09/03/2007, 12:46 PM

bo198214 Wrote:Henryk - please excuse the delay. I was a bit exhausted after my search for the eigensystem-solution. Well, I think I've not taken the best wording. What I wanted to say was, that if A is nilpotent, then the series is finite. But A is only nilpotent, if the base is e ( the diagonal is 1 and the diagonal of A-I is zero) - I had in mind, that we were talking about this base. Then the entries of the partial sums up to the power d do not change for rows<d.Gottfried Wrote:With A1 = A-I then log(A) = A1 - A1*A1/2 + A1*A1*A1/3 ....

which is a nice exercise... since it comes out, that A1 is nilpotent and we can compute an exact result using only as many terms as the dimension of A is. For the infinite dimensional case one can note, that the coefficients are constant when dim is increased step by step, only new coefficients are added below the previously last row.

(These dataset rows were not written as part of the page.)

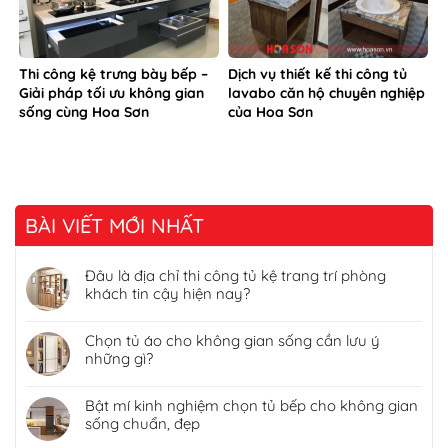
Thi công kệ trưng bày bếp –
Dịch vụ thiết kế thi công tủ
Giải pháp tối ưu không gian
lavabo căn hộ chuyên nghiệp
sống cùng Hoa Sơn
của Hoa Sơn
BÀI VIẾT MỚI NHẤT
Đâu là địa chỉ thi công tủ kệ trang trí phòng
khách tin cậy hiện nay?
Chọn tủ áo cho không gian sống cần lưu ý
những gì?
Bật mí kinh nghiệm chọn tủ bếp cho không gian
sống chuẩn, đẹp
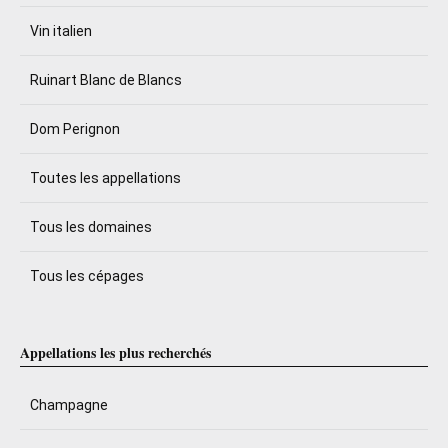
Vin italien
Ruinart Blanc de Blancs
Dom Perignon
Toutes les appellations
Tous les domaines
Tous les cépages
Appellations les plus recherchés
Champagne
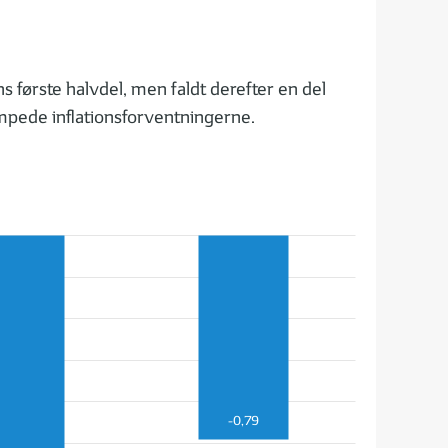
 første halvdel, men faldt derefter en del
æmpede inflationsforventningerne.
-0,79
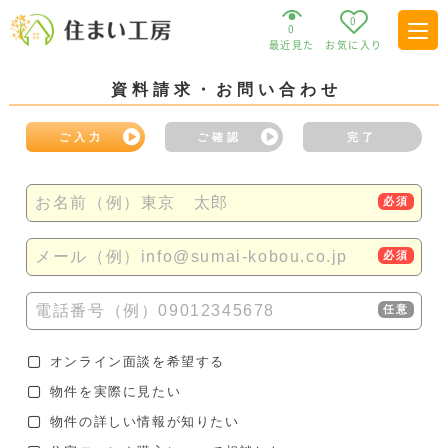
0
0
最近見た
お気に入り
資料請求・お問い合わせ
ご入力
ご確認
完了
お名前（例）東京 太郎
必須
メール（例）info@sumai-kobou.co.jp
必須
電話番号（例）09012345678
任意
オンライン面談を希望する
物件を実際に見たい
物件の詳しい情報が知りたい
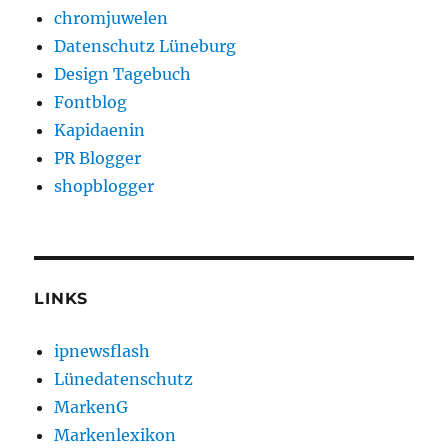
chromjuwelen
Datenschutz Lüneburg
Design Tagebuch
Fontblog
Kapidaenin
PR Blogger
shopblogger
LINKS
ipnewsflash
Lünedatenschutz
MarkenG
Markenlexikon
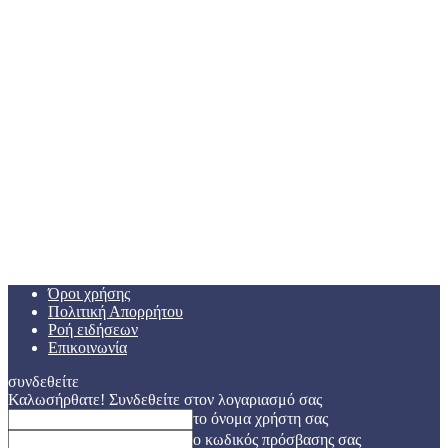
Όροι χρήσης
Πολιτική Απορρήτου
Ροή ειδήσεων
Επικοινωνία
συνδεθείτε
Καλωσήρθατε! Συνδεθείτε στον λογαριασμό σας
το όνομα χρήστη σας
ο κωδικός πρόσβασης σας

Are you sure about this? For me it rather looks as if they converge.

The Eigenvalues are quite different depending on the truncation.

Even in the case where you can compute the logarithm via the infinite matrix power series, it should depend on where you truncate the matrix.

Call B=S2 - I, where S2 is the matrix of stirling-numbers 2'nd kind. The diagonal of B is zero.

The entries of the partial sums of a series, for instance

I, I+B/1! , I+B/1!+B^2/2!, ...

are constant up to rows

0, 1, 2, , ...

accordingly, since the additional terms do not contribute to that rows due to the nilpotency. This detail was all I wanted to point out; it's surely nothing much important there...

Regards-

Gottfried

Gottfried Helms, Kassel